Have you ever gone to make something and realised you do not have all the ingredients? This happens to me on a regular basis, and I try and improvise with what I have and sometimes the end result is actually better than what I was first trying to make!
I love creating something that I can use in a variety of dishes. The other day I was trying to be creative to tempt my kids that in summer salad is way more funky and cool than vegetables. Immediately I thought I would make a pasta salad and decided to make pesto.
Sadly for me I had no fresh basil so I went with re-creating a tomato based pesto, minus the basil, minus the nuts to make it lunchbox friendly and with a scarce amount of semi sundried tomatoes. To be honest I thought my lack of ingredients had me defeated but knock my socks off the result was pretty good and I now have a jar of tomato pesto in my fridge.

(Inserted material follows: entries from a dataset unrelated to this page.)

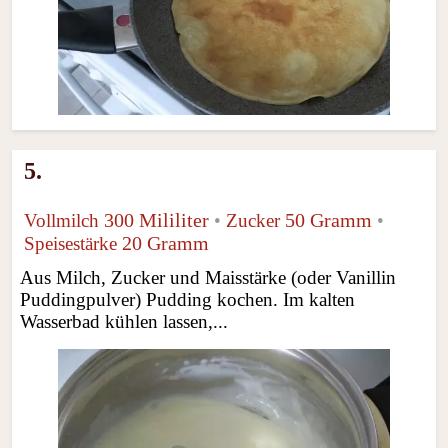
5.
300 Mililiter
50 Gramm
Vollmilch
•
Zucker
•
20 Gramm
Speisestärke
Aus Milch, Zucker und Maisstärke (oder Vanillin
Puddingpulver) Pudding kochen. Im kalten
Wasserbad kühlen lassen,...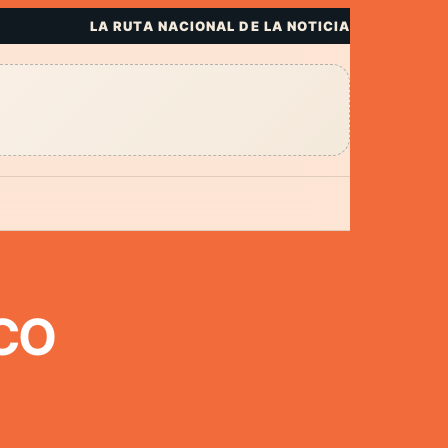
LA RUTA NACIONAL DE LA NOTICIA
CO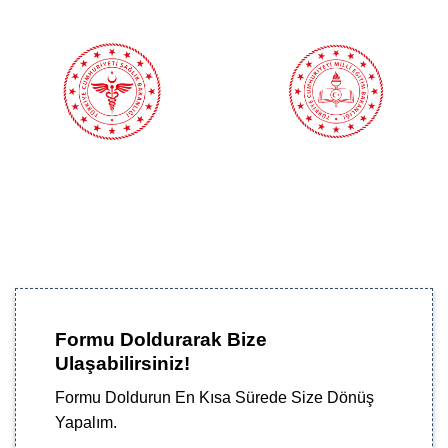
Formu Doldurarak Bize
Ulaşabilirsiniz!
Formu Doldurun En Kısa Sürede Size Dönüş
Yapalım.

It may sound a little cheeky calling this a pesto when there is no basil or nuts to be found in the recipe, however the texture is so similar and the taste amazing I think people will be tricked into thinking you have made a traditional pesto!
Prep 15 min
1 Cup perino tomatoes cut in half
1/4 cup semi sundried tomatoes (oil drained)
50g Parmesan cheese
4 cloves garlic
1/2 cup olive oil
1/2 cup baby spinach leaves
Place garlic and cheese in bowl and chop 4sec/sp8 and scrape down sides.
Add all remaining ingredients and turbo 4-5 times until all ingredients are combined.
Place in a container and store in fridge.
NON THERMOMIX METHOD
Place garlic and cheese in food processor and pulse until chopped finely.
Add all remaining ingredients to the processor and pulse until all ingredients are combined.
Place in a container and store in the fridge.